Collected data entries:
===============
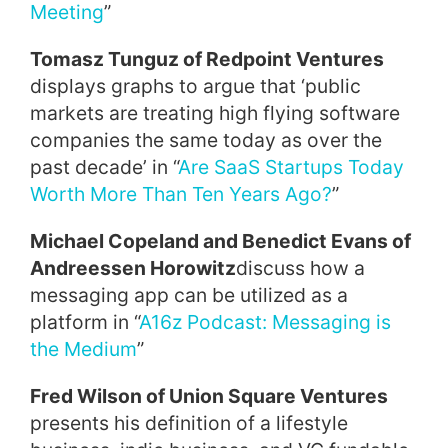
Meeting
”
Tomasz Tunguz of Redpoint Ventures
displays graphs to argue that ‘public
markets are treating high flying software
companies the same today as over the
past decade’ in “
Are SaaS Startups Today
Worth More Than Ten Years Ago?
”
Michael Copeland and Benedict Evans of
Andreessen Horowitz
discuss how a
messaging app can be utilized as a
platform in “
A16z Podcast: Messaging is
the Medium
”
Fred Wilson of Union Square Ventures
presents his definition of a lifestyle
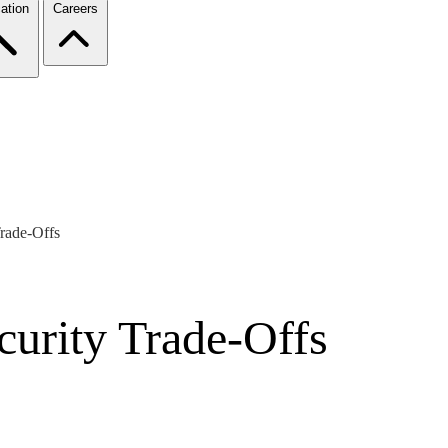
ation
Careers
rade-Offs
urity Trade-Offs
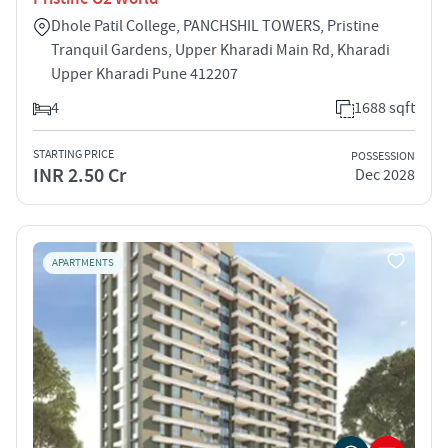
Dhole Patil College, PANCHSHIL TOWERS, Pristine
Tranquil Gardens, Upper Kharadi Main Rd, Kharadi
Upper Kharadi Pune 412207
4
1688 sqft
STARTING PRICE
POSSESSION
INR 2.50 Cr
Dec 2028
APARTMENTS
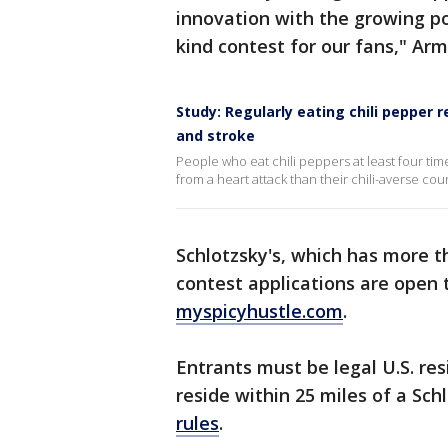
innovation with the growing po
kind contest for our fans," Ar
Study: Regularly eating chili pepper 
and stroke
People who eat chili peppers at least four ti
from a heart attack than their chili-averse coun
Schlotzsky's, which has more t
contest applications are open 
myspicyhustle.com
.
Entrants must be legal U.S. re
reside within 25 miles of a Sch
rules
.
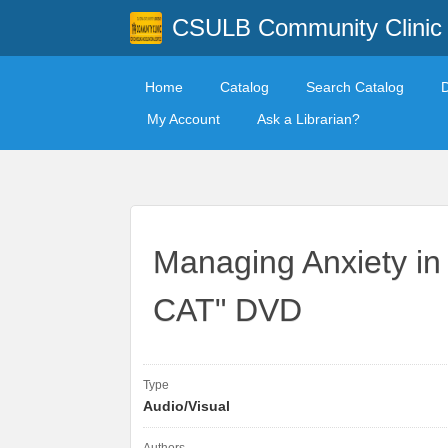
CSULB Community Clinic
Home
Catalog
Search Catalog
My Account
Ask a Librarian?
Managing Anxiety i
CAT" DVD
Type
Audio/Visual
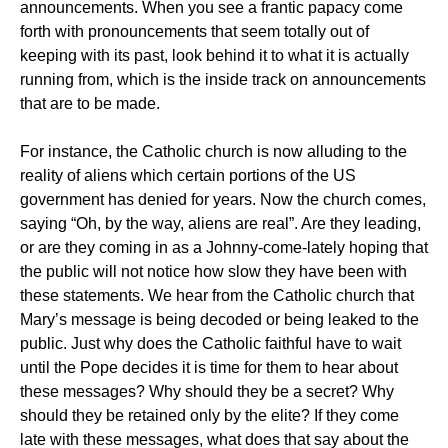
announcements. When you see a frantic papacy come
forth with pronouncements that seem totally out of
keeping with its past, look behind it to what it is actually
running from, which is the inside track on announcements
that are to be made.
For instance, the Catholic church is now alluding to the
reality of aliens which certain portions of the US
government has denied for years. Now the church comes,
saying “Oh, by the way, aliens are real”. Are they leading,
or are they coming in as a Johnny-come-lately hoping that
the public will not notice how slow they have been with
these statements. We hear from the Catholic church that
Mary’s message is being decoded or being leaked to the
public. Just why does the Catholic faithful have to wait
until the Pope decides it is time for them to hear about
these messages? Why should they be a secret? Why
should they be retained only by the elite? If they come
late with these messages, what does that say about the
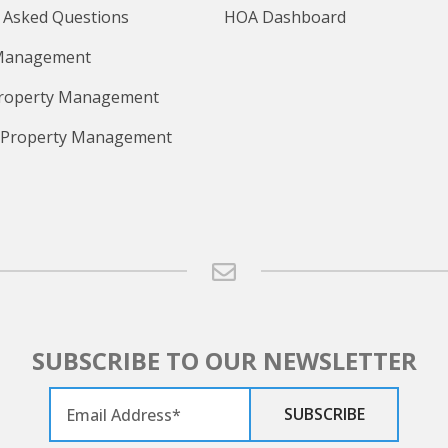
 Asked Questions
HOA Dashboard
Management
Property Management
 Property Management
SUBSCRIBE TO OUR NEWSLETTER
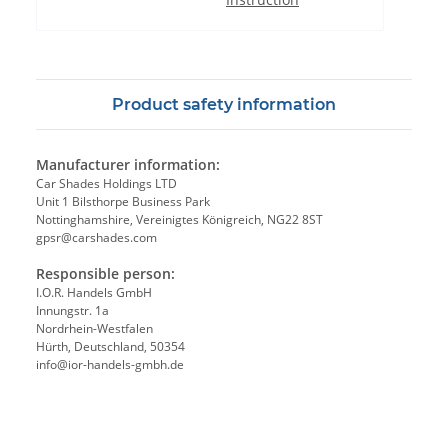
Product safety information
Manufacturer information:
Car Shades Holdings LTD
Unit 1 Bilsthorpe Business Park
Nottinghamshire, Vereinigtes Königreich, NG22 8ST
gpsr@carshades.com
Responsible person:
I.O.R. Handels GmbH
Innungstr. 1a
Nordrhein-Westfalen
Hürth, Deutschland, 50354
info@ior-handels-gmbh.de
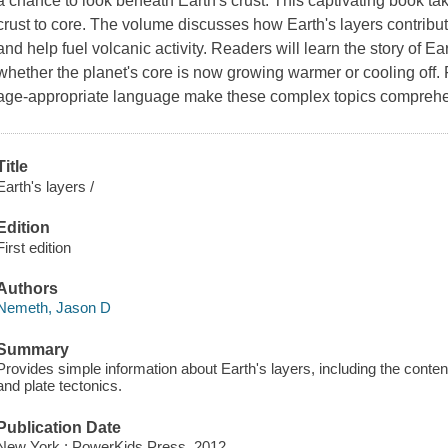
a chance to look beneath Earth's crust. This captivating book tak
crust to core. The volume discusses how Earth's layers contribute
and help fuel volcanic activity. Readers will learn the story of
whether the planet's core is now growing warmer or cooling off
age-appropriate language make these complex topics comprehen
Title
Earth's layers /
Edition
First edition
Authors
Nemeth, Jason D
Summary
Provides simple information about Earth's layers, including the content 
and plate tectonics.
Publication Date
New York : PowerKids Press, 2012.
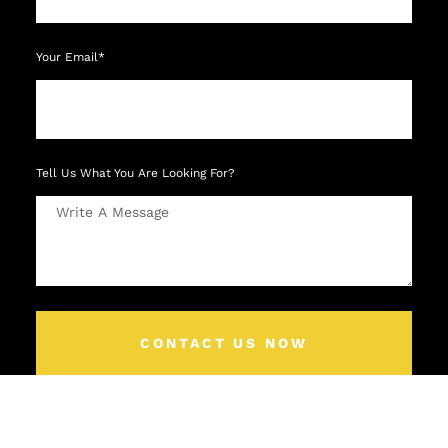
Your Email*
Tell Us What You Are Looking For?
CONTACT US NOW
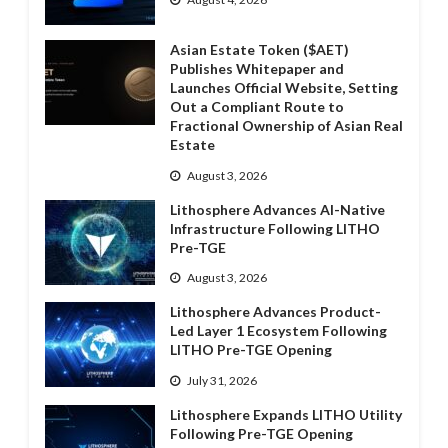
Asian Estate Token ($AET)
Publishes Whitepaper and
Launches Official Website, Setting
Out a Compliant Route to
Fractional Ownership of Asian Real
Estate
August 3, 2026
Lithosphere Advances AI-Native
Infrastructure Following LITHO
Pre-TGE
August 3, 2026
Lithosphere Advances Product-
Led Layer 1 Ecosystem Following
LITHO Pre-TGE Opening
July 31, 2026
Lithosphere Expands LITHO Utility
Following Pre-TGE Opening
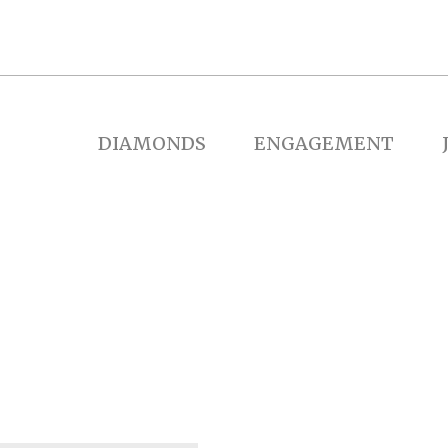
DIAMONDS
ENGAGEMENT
===============
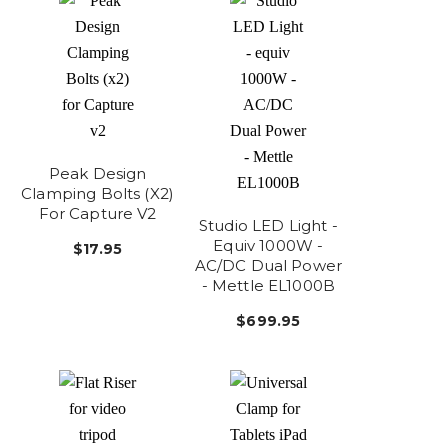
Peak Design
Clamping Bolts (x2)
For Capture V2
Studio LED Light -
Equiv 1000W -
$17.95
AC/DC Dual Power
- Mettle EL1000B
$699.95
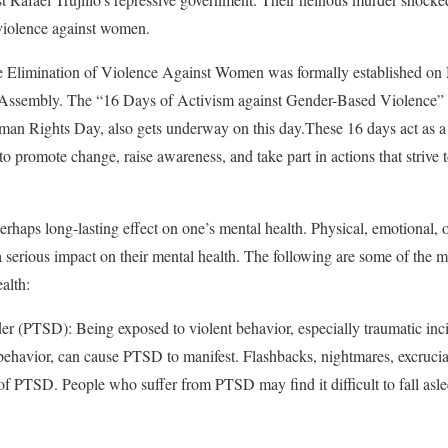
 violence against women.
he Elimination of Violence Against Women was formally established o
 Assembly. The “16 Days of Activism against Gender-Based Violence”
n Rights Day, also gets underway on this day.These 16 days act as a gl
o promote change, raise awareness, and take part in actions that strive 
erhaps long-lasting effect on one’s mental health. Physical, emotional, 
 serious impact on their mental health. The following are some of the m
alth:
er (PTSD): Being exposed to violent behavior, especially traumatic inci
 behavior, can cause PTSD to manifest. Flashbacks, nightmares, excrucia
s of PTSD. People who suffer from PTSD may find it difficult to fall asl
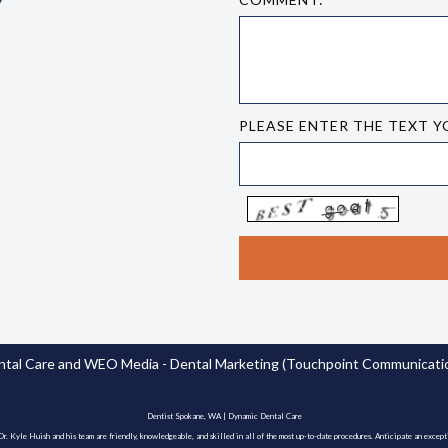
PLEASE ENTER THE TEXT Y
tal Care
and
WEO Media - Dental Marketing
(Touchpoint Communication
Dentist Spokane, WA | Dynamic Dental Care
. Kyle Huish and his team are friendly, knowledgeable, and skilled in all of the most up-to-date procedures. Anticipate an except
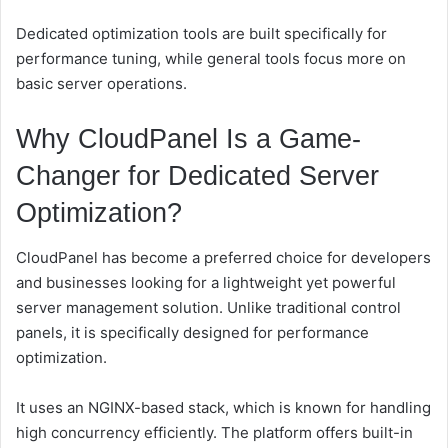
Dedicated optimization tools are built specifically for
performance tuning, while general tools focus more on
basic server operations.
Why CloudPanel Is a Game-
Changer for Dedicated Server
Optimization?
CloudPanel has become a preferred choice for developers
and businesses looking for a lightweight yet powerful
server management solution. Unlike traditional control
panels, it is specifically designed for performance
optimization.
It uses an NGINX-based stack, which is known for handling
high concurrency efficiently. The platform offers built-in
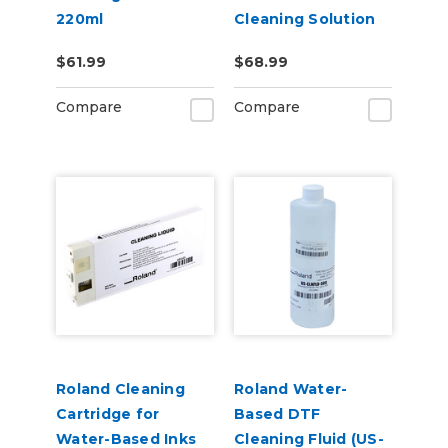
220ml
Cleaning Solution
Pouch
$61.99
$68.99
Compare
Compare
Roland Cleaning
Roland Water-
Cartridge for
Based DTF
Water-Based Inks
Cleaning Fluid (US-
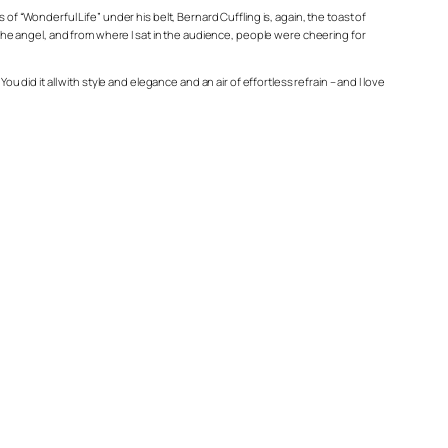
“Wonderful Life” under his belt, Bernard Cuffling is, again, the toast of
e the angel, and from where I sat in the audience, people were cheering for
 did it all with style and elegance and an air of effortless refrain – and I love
===============
_WHAT IS EXPECTED_
Give only a number, the count of lines above that include the string "Earth".

_ANSWER BELOW_
4